Review: Never Fall For Your Fiancée, by Virginia Heath
The more I sit back and think about this book the more I think it was just bad.
It had a lot of promise, as it combines some of my favourite historical romance tropes - fake-relationship and forced-proximity - but the story is badly handled and so it just felt needlessly, horrifically long. I very rarely find myself going "okay, there's only a hundred pages left of this book, you can power through on this bus ride" about a romance novel unless the novel is bad and the plot is a slog. Which, sadly for Virginia Heath, is what happened here.
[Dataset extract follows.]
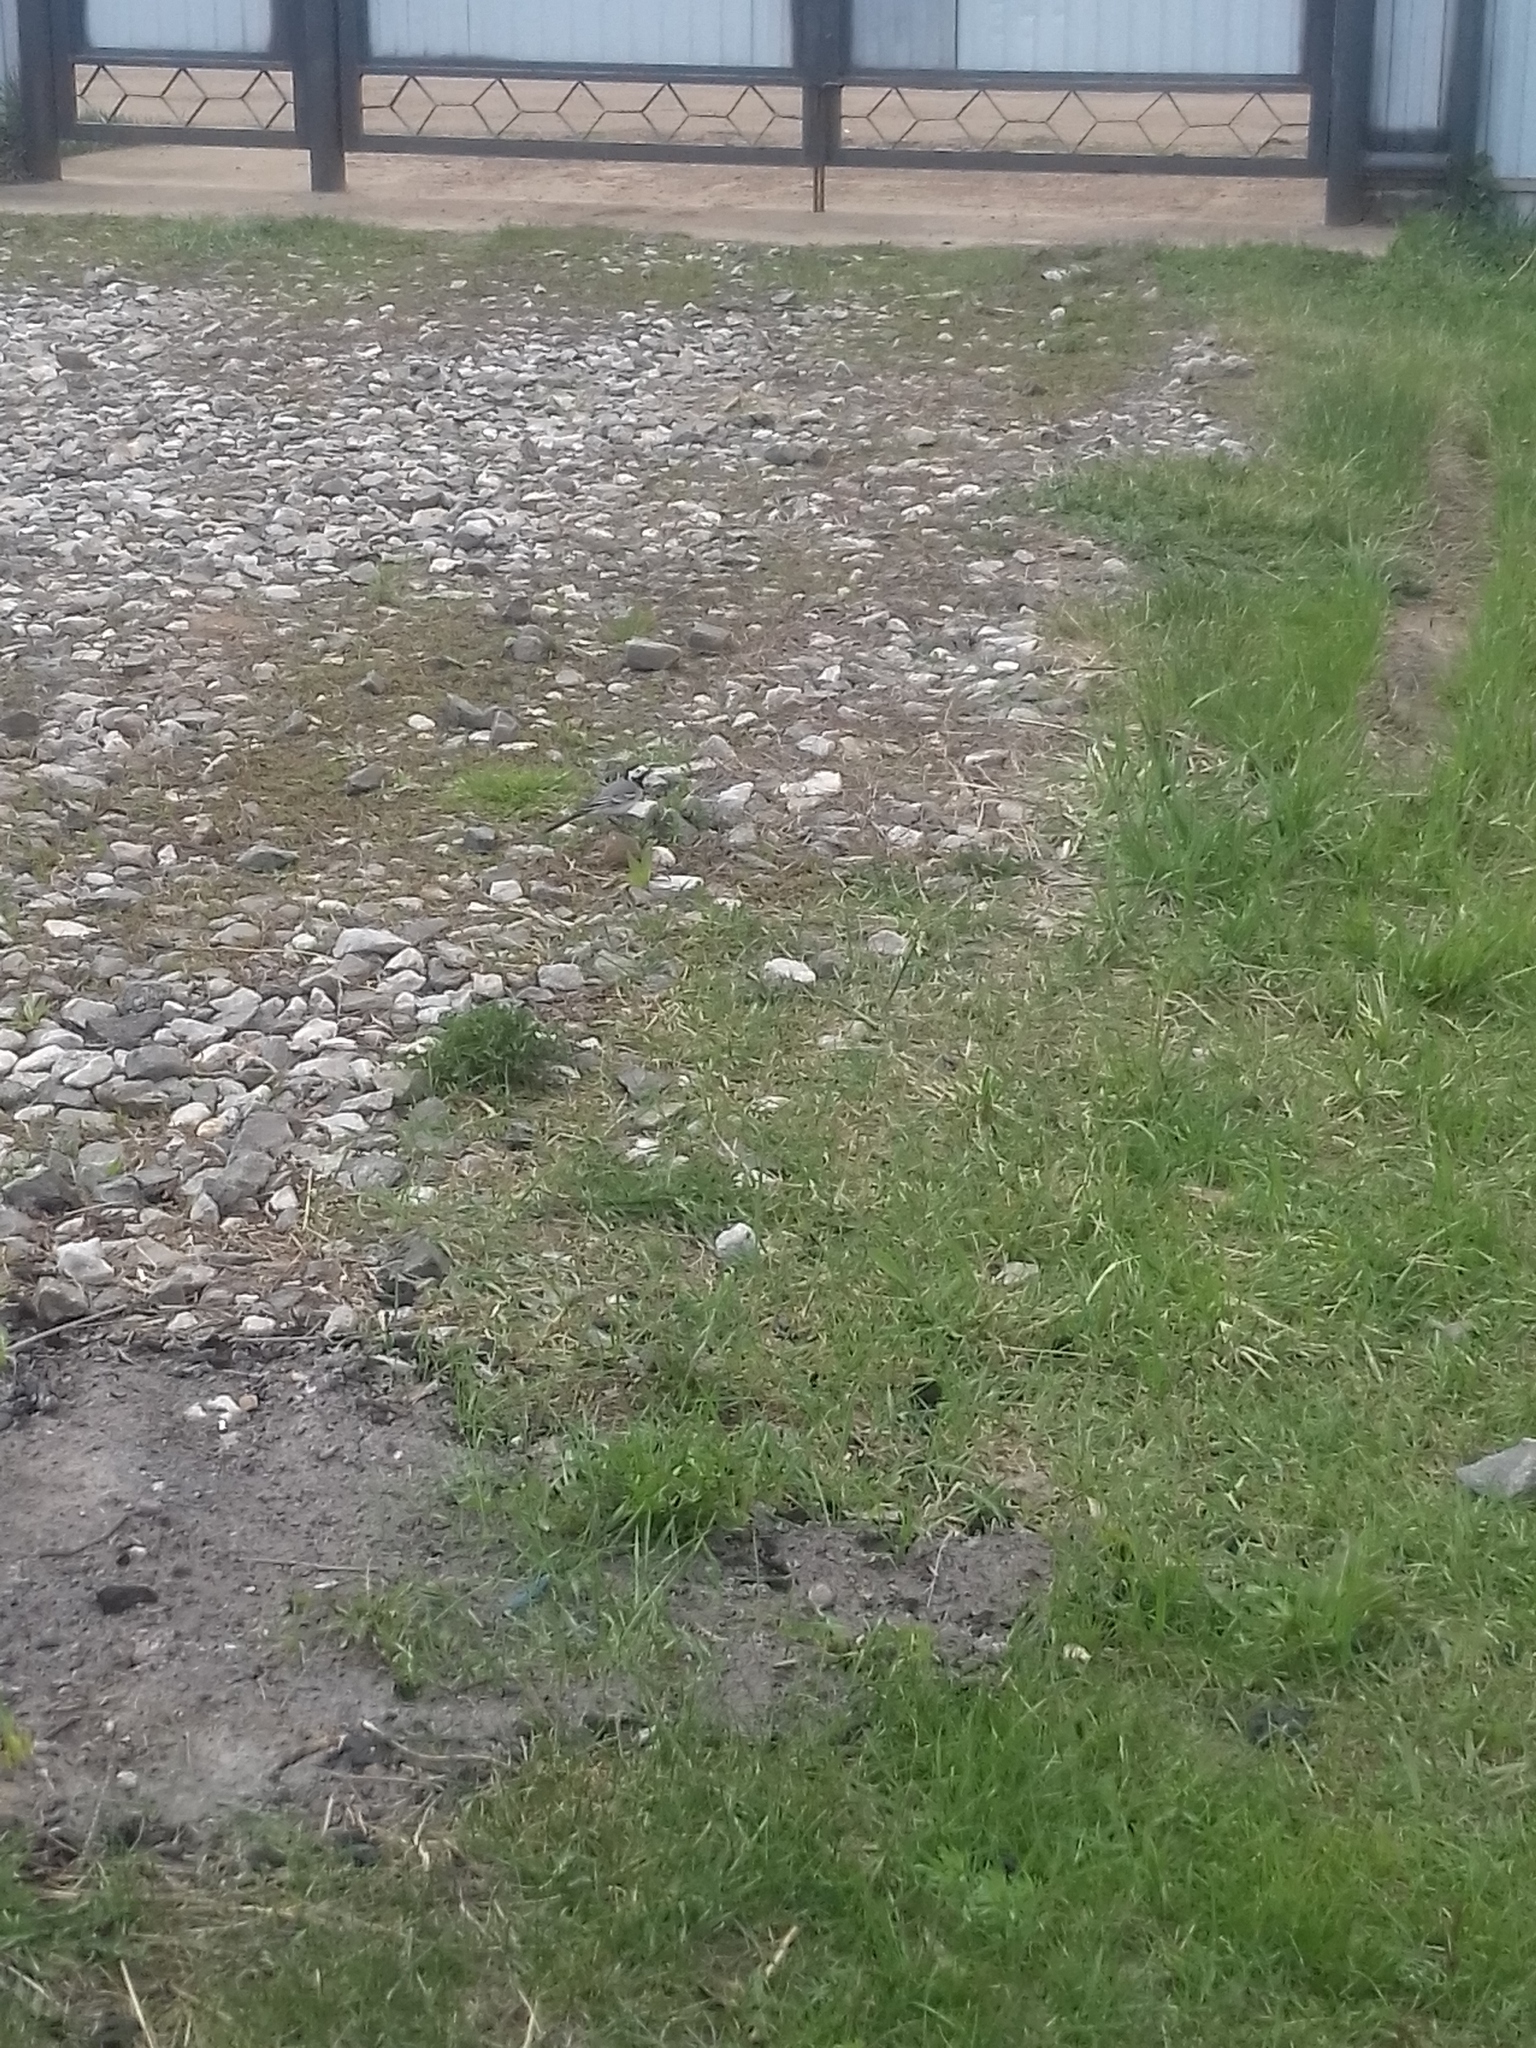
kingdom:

Quick breakdown of the plot: Hugh, Earl of Something-or-Other, has made up a fiancée to write to his mother about so she'll leave him alone about getting married. He conveniently helps to rescue a damsel in distress named Minerva, which is the name of his fake fiancée; convinces her to move to his estate to pretend to be engaged to him for the length of his mother's visit (his mother has married an American and lives in Boston; considering how much is made of this at the beginning you'd think this would come back to be an important plot point but reader, it is not) and for whatever reason this woman AGREES; everything spirals from there. It is the sheer ludicrousness of every historical romance out there but with absolutely nothing to make the bonkersosity of the plot actually enjoyable, or any of the good bits that romance writers usually include to make a silly narrative seem vaguely plausible.
Here's the big thing that I just could not get past no matter how hard I tried: the big hang-up that Hugh, the male romantic lead, has is that he's worried that if he gets married, he will be unfaithful to his wife because his grandfather and his father were both unfaithful. He keeps referring to 'his tainted bloodline' and 'the Standish male is incapable of being faithful' because he... thinks adultery is an inherited genetic trait? I mean, I realise that this is 1825 and so they don't have the firmest grasp of genetic science yet, but surely - surely - even then they would have known that adultery is a choice that individuals make. Worried about being unfaithful, Hugh? Just don't cheat. Don't make that choice. There, I've solved your problem for you and it didn't even take 356 pages and an entirely convenient, entirely out of nowhere, entirely shitty deus ex machina conversation with your estranged mum on the second-to-last page of the novel (the big reveal is that his dad actually wasn't unfaithful, 17-year-old Hugh had just misinterpreted a situation and then spent another seventeen years avoiding having a conversation with his mum about it! And once he does, lo and behold, he no longer carries the genetic predisposition to adultery because his father wasn't actually an adulterer!) to miraculously think you can suddenly propose. Good fucking grief.
Also, Virginia, for the love of God - invest in a thesaurus so you can use a phrase other than 'tainted bloodline'. You're not talking about the Targaryens here.
And the dialogue was just so awful - it was somehow both totally anachronistic and also too pat, to the point where I was legitimately cringing every time there was a scene between the butler and one of the gentry characters.
Like I said in the intro, absolutely none of the fun romance bits were there to add up to a plausible narrative or an enjoyable story: there was only one sex scene and quite frankly it was not arousing (no foreplay, straight to penetration, Minerva is somehow miraculously not bone dry and immediately orgasms, WHOSE FANTASY IS THIS VIRGINIA FFS); the set up for the next novel (I assume it's Giles and Diana, but honestly, I'm not going to read it so who cares) was not done; the secondary and supporting characters are so paper-thin and flat as to seem somehow less human than even cardboard cutouts; and everybody, everybody, makes stupid decision after stupid decision without ever learning, every single piece of dialogue and character development goes beyond deliberate misinterpretation and miscommunication into lands of bad parody of romance tropes.
Nobody read this book - it's actually unbearable.